TESTO FORNITO
La porta per lo studio della maggior parte delle trasformazioni interne della materia era cioè, fino a non molto tempo fa, chiusa. Poi, grazie a una rivoluzione nel modo in cui si possono generare impulsi di luce ancora più breve, alla scala dell’attosecondo (un miliardesimo di miliardesimo di secondo), e investigare la loro interazione con i componenti più minuti della materia, elettroni inclusi, quella porta è stata spalancata, ed è iniziata l’era della “attofisica”.

Proprio come illuminando la materia e ricevendo la radiazione da quella riflessa costruiamo una immagine di essa e riceviamo informazioni sul mondo fisico, così illuminando con impulsi brevissimi la stessa materia a scala subatomica, e usando occhi elettronici in grado di percepire l’interazione di quegli impulsi con la materia stessa, possiamo esplorare e comprendere i processi ultra-veloci che avvengono all’interno di atomi e molecole, aprendo nuove porte per lo sviluppo innanzitutto della nostra comprensione della realtà, e poi di nuove applicazioni oggi inimmaginabili.

Siamo appena all’inizio della nostra esplorazione della vertiginosa ed intricatissima danza di particelle da cui sgorga il mondo fisico in cui siamo immersi; ma nulla sarebbe stato possibile, senza la testarda ostinazione degli scienziati nello studiare la possibilità di generare lampi di luce laser della durata più piccola mai ottenuta, oltre che modi per leggerne l’interazione con la materia. Proprio per la messa a punto delle idee necessarie allo sviluppo di questa tecnologia, quest’anno il Nobel per la Fisica va a Pierre Agostini, Ferenc Krausz e Anne L’Huillier, che hanno virtualmente esteso la velocità della nostra percezione ai tempi infinitamente piccoli necessari.

DATI FORNITI
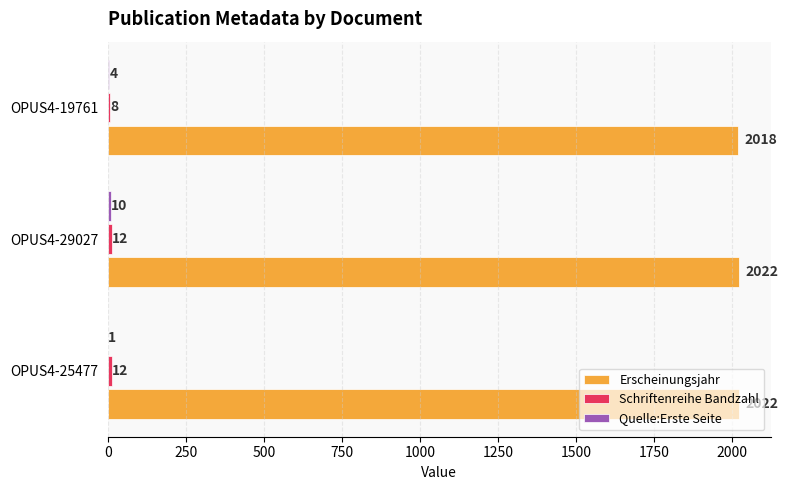

What is the highest value of the Erscheinungsjahr series?

2022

DESCRIZIONE ESERCIZIO
Ricopia senza alcuna modifica il passo del testo sull'attofisica che comincia con le parole "Siamo appena all’inizio" e si chiude dopo le parole "infinitamente piccoli necessari.".

SOLUZIONE ESERCIZIO
Siamo appena all’inizio della nostra esplorazione della vertiginosa ed intricatissima danza di particelle da cui sgorga il mondo fisico in cui siamo immersi; ma nulla sarebbe stato possibile, senza la testarda ostinazione degli scienziati nello studiare la possibilità di generare lampi di luce laser della durata più piccola mai ottenuta, oltre che modi per leggerne l’interazione con la materia. Proprio per la messa a punto delle idee necessarie allo sviluppo di questa tecnologia, quest’anno il Nobel per la Fisica va a Pierre Agostini, Ferenc Krausz e Anne L’Huillier, che hanno virtualmente esteso la velocità della nostra percezione ai tempi infinitamente piccoli necessari.